### Extracted text
--- START ---

FLT3 is a receptor tyrosine kinase. Via hematopoietic regulation, it plays its important role in the pathogenesis of acute myeloid leukemia (AML) [3].
To the proliferation of MV4-11 cell line (a human acute myeloid leukemia cell line expressing a constitutively activated mutant FLT3), the IC50 of TCS 359 was 0.34 µM [2].
TCS 359 blocked the ability of FLT3 ligand to promote the development of two-cell-embryos to the hatched blastocyst stage in mice. TCS 359 also decreased the expression of FLT3 ligand in early embryos after the four-cell stage. Without exogenous FLT3 ligand, TCS 359 did not affect embryo development [4]. Treated with another FLT3 inhibitor SU5416, 21 of 22 analyzed patients expressed FLT3 protein, 17 expressed phosphorylated FLT3 at baseline. Among these 17 patients expressed phosphorylated FLT3, inhibition of more than 50% relative to baseline was apparent in seven cases, while inhibition ranged from 20-50% relative to baseline was apparent in an additional three cases. FLT3 phosphorylation was detected in whole blood lysates in the majority of AML patients treated with SU5416. Activated FLT3 was detectable in bone marrow aspirates from approximately 50% AML patients [5].

--- END ---

### Given information
--- START ---

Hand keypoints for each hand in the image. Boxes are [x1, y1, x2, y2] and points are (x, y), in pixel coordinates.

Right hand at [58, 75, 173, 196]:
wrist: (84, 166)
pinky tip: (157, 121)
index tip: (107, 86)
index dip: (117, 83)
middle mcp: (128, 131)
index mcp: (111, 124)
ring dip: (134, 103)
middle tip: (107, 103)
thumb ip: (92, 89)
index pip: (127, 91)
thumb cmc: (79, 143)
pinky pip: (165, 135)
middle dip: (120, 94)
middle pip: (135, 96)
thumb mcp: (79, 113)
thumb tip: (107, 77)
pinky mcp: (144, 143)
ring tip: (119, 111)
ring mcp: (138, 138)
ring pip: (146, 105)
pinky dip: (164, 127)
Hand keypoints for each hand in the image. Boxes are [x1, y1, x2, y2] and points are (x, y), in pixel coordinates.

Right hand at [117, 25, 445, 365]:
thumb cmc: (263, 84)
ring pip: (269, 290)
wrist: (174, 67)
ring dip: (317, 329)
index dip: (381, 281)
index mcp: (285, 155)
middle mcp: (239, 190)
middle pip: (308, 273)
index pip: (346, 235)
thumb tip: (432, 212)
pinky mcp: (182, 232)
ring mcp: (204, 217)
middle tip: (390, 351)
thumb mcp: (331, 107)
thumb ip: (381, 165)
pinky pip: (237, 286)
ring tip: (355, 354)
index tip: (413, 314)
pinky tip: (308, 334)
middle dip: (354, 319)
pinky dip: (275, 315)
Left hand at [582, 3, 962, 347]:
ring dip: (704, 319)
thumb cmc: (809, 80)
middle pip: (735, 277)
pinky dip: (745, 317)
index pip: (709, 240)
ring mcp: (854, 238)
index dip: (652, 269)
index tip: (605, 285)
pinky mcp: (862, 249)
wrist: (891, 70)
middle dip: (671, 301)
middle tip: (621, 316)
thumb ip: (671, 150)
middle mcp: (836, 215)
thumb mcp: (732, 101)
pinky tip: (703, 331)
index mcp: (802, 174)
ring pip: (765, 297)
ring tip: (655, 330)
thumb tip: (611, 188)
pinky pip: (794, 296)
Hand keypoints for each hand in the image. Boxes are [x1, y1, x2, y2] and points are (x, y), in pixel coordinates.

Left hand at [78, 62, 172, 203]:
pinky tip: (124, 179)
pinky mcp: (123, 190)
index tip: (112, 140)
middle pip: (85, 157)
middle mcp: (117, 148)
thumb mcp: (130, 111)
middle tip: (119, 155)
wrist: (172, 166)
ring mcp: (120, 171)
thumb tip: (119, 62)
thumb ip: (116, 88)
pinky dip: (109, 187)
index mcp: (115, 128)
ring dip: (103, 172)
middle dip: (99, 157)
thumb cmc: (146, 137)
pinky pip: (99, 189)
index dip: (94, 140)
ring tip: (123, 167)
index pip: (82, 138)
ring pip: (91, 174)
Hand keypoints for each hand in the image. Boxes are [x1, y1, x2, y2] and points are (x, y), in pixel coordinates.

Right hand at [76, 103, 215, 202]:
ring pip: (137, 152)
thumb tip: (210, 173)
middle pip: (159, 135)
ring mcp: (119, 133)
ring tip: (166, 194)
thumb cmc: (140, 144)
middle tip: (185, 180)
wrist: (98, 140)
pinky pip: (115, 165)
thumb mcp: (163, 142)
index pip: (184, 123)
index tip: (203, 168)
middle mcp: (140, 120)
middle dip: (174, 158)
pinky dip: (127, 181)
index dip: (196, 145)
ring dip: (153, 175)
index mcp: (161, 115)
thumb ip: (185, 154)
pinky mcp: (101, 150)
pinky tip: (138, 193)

--- END ---

### Problems and tasks
1. Reproduce the passage on FLT3 and TCS 359 word for word, beginning at "To the proliferation" and stopping after "0.34 µM [2].".
2. Continue the passage on FLT3 and TCS 359, picking up right after its final sentence.

### Answers in order
1.
To the proliferation of MV4-11 cell line (a human acute myeloid leukemia cell line expressing a constitutively activated mutant FLT3), the IC50 of TCS 359 was 0.34 µM [2].

2.
References:
[1]. Trzci´nska-Daneluti A.M., Nguyen L., Jiang C., et al. Use of Kinase Inhibitors to Correct ΔF508-CFTR Function. Molecular & Cellular Proteomics, 2012, 11(9):745-757.
[2]. Patch R.J., Baumann C.A., Liu J., et al. Identification of 2-acylaminothiophene-3-carboxamides as potent inhibitors of FLT3. Bioorganic & Medicinal Chemistry Letters, 2006, 16: 3282-3286.
[3]. Kar R.K., Suryadevara P., Roushan R., et al. Quantifying the Structural Requirements for Designing Newer FLT3 Inhibitors. Medicinal Chemistry, 2012, 8:913-927.
[4]. Nishijima C., Kawamura K., Okamoto N., et al. Regulation of Preimplantation Embryo Development in Mice by FMS-like Tyrosine Kinase 3 Ligand. Journal of Mammalian Ova Research, 2014, 31(1):45-51.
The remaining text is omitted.